→ TO-DO ITEM
Set down exactly the lines from the one containing "2114 Dilihat" to the final line of the records below, with every picture omitted.

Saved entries
== Segment start ==
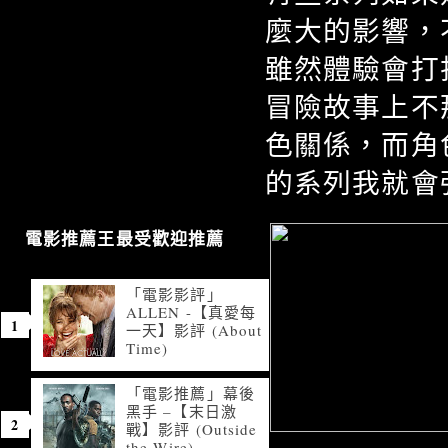
麼大的影響，
雖然體驗會打
冒險故事上不
色關係，而角
的系列我就會
電影推薦王最受歡迎推薦
「電影影評」
ALLEN -【真愛每
一天】影評 (About
Time)
「電影推薦」幕後
黑手 –【末日激
戰】影評 (Outside
the Wire)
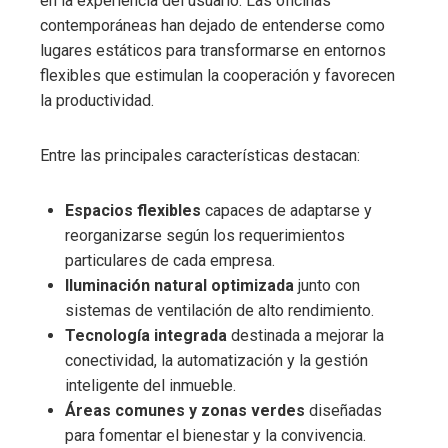
en la experiencia del usuario. Las oficinas
contemporáneas han dejado de entenderse como
lugares estáticos para transformarse en entornos
flexibles que estimulan la cooperación y favorecen
la productividad.
Entre las principales características destacan:
Espacios flexibles
capaces de adaptarse y
reorganizarse según los requerimientos
particulares de cada empresa.
Iluminación natural optimizada
junto con
sistemas de ventilación de alto rendimiento.
Tecnología integrada
destinada a mejorar la
conectividad, la automatización y la gestión
inteligente del inmueble.
Áreas comunes y zonas verdes
diseñadas
para fomentar el bienestar y la convivencia.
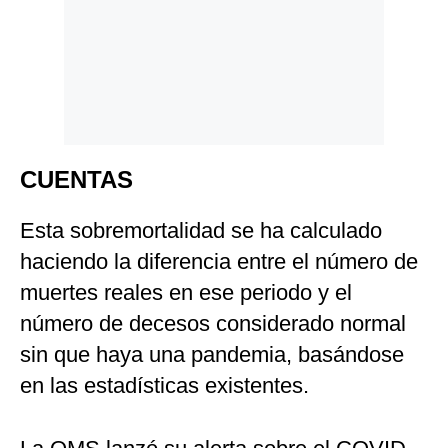
CUENTAS
Esta sobremortalidad se ha calculado
haciendo la diferencia entre el número de
muertes reales en ese periodo y el
número de decesos considerado normal
sin que haya una pandemia, basándose
en las estadísticas existentes.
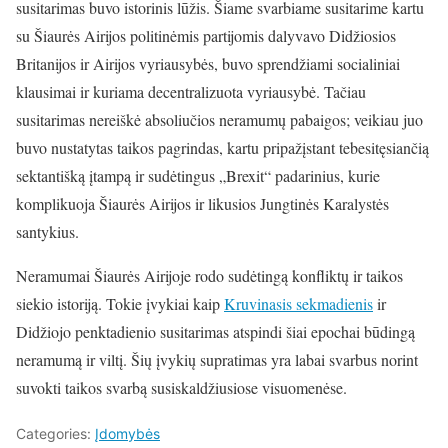
susitarimas buvo istorinis lūžis. Šiame svarbiame susitarime kartu
su Šiaurės Airijos politinėmis partijomis dalyvavo Didžiosios
Britanijos ir Airijos vyriausybės, buvo sprendžiami socialiniai
klausimai ir kuriama decentralizuota vyriausybė. Tačiau
susitarimas nereiškė absoliučios neramumų pabaigos; veikiau juo
buvo nustatytas taikos pagrindas, kartu pripažįstant tebesitęsiančią
sektantišką įtampą ir sudėtingus „Brexit“ padarinius, kurie
komplikuoja Šiaurės Airijos ir likusios Jungtinės Karalystės
santykius.
Neramumai Šiaurės Airijoje rodo sudėtingą konfliktų ir taikos
siekio istoriją. Tokie įvykiai kaip
Kruvinasis sekmadienis
ir
Didžiojo penktadienio susitarimas atspindi šiai epochai būdingą
neramumą ir viltį. Šių įvykių supratimas yra labai svarbus norint
suvokti taikos svarbą susiskaldžiusiose visuomenėse.
Categories:
Įdomybės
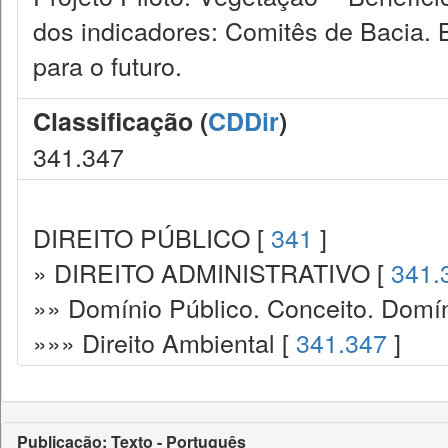
dos indicadores: Comitês de Bacia. 
para o futuro.
Classificação (
CDDir
)
341.347
DIREITO PÚBLICO [
341
]
» DIREITO ADMINISTRATIVO [
341.
»» Domínio Público. Conceito. Domín
»»» Direito Ambiental [
341.347
]
Publicação: Texto - Português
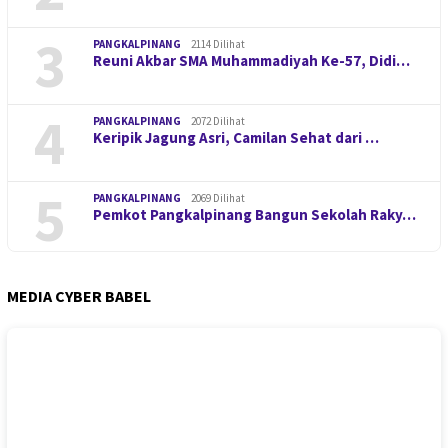
3
PANGKALPINANG
2114 Dilihat
Reuni Akbar SMA Muhammadiyah Ke-57, Didi…
4
PANGKALPINANG
2072 Dilihat
Keripik Jagung Asri, Camilan Sehat dari …
5
PANGKALPINANG
2069 Dilihat
Pemkot Pangkalpinang Bangun Sekolah Raky…
MEDIA CYBER BABEL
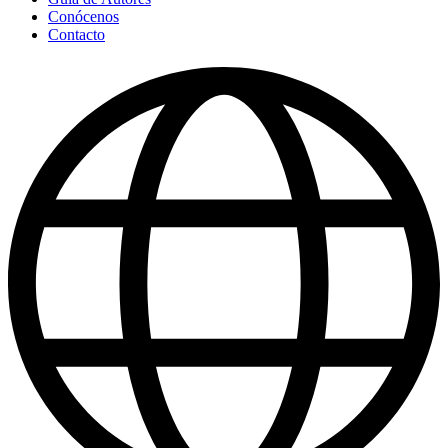
Conócenos
Contacto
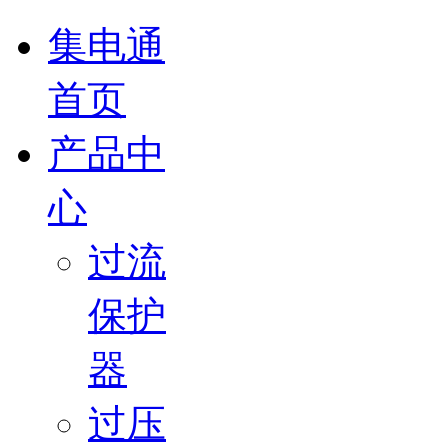
集电通
首页
产品中
心
过流
保护
器
过压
== Segment end ==
→ TASK RESPONSE
2114 Dilihat
Reuni Akbar SMA Muhammadiyah Ke-57, Didi…
4
PANGKALPINANG
2072 Dilihat
Keripik Jagung Asri, Camilan Sehat dari …
5
PANGKALPINANG
2069 Dilihat
Pemkot Pangkalpinang Bangun Sekolah Raky…
MEDIA CYBER BABEL
Conócenos
Contacto
集电通
首页
产品中
心
过流
保护
器
过压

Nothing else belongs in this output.